Tuesday, June 16, 2009

"What Are You Reading?"

"What are you reading?"

The question recurs, as you might imagine in my line of work. I've been asked by coworkers in the breakroom, fellow passengers on the bus, customers who have mistaken the books I am pricing at the buying desk for books I'm reading. (Of course we none of us pause to read while working.) And I ask in turn. Knowing what is being read is knowing what might sell, to whom and why. Research, see? It is also just the politesse in a bookstore. Often as not, it is enough to ask to engage even some of the shyest souls who would otherwise go on strangers no matter how often we pass one another in the halls or ride silently up together on the freight. It is the most obvious question. Still a good one though.

And any answer is good. I have been shocked to find some of the most retiring, mild souls reading the most violent trash. I have, just as frequently, discovered the most seemingly unlikely readers of Joyce just this way, or Proust, or James. It is, as they say, all good. Recommendation is a part of the bookseller's job and not everyone encountered on the sales-floor will share my appreciation of the quaint village fictions of Angela Thirkell -- just to mention a "hard sell" I've been pointlessly pushing for years. (Honestly, she's quite good. Your dear old anglophile aunt will love them as I do, honest she will.) To make recommendations in a bookstore, the bookseller mayn't rely entirely, obviously, on his or her taste. One must have titles, lots and lots of titles, and authors otherwise unknown but at secondhand, to succeed at what we call in the trade, "hand-selling."

There are two schools of thought as to the meaning or origin of that phrase, at least as it is used in bookstores. Putting books, and lots of them, into the hands of one's customers is one thought. The other is more to do with handling the customers, though obviously not in an inappropriate way, rather figuratively kneading the information necessary to make a sale out of reluctant or shy customers. Both are right. But it does no good to get clues unless one has potentials solutions to hand. Waiters have "tasting menus" that teach them the new dishes being serves. Booksellers get advance reading copies of books not yet published. We read reviews. We kibitz. But the best way to add books into the pile to be placed before a customer is to know what others might recommend, thus the question.

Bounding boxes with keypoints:
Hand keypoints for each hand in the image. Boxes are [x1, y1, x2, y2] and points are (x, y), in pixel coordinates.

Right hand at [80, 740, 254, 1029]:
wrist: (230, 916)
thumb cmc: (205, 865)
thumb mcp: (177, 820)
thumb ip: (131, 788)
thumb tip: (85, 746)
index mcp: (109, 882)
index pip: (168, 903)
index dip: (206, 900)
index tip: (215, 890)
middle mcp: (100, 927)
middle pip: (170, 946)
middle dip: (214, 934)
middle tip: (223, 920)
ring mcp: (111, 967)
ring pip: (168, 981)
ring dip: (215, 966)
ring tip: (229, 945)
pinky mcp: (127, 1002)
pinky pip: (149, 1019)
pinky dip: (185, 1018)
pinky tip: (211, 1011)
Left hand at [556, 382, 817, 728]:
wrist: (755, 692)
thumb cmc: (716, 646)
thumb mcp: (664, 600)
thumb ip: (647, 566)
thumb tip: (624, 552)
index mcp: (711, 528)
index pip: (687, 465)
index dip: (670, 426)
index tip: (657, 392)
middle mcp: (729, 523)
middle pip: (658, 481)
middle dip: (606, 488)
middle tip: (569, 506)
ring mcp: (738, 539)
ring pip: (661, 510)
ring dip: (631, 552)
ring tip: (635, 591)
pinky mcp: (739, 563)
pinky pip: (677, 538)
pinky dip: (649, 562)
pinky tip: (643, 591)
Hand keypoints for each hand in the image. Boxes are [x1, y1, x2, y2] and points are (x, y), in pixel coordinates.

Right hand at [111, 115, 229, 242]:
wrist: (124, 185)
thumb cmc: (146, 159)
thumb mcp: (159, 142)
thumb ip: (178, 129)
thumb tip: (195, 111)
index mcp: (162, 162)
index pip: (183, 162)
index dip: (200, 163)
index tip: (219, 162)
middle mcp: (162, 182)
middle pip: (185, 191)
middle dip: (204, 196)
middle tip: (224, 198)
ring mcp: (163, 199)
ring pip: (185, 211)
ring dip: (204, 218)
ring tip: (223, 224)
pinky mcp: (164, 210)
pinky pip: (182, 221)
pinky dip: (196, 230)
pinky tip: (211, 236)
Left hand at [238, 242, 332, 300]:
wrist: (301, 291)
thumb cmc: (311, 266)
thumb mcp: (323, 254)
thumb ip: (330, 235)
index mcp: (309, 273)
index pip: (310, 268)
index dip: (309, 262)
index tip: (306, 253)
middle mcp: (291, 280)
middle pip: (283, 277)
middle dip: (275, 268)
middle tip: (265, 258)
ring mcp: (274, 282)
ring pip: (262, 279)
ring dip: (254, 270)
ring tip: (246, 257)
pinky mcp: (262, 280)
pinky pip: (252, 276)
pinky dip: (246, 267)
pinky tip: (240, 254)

_Work instructions_:
Please translate this sentence from the bookselling text into Spanish: "Booksellers get advance reading copies of books not yet published."

_Response area_:
Los libreros reciben ejemplares de lectura anticipada de libros que aún no se han publicado.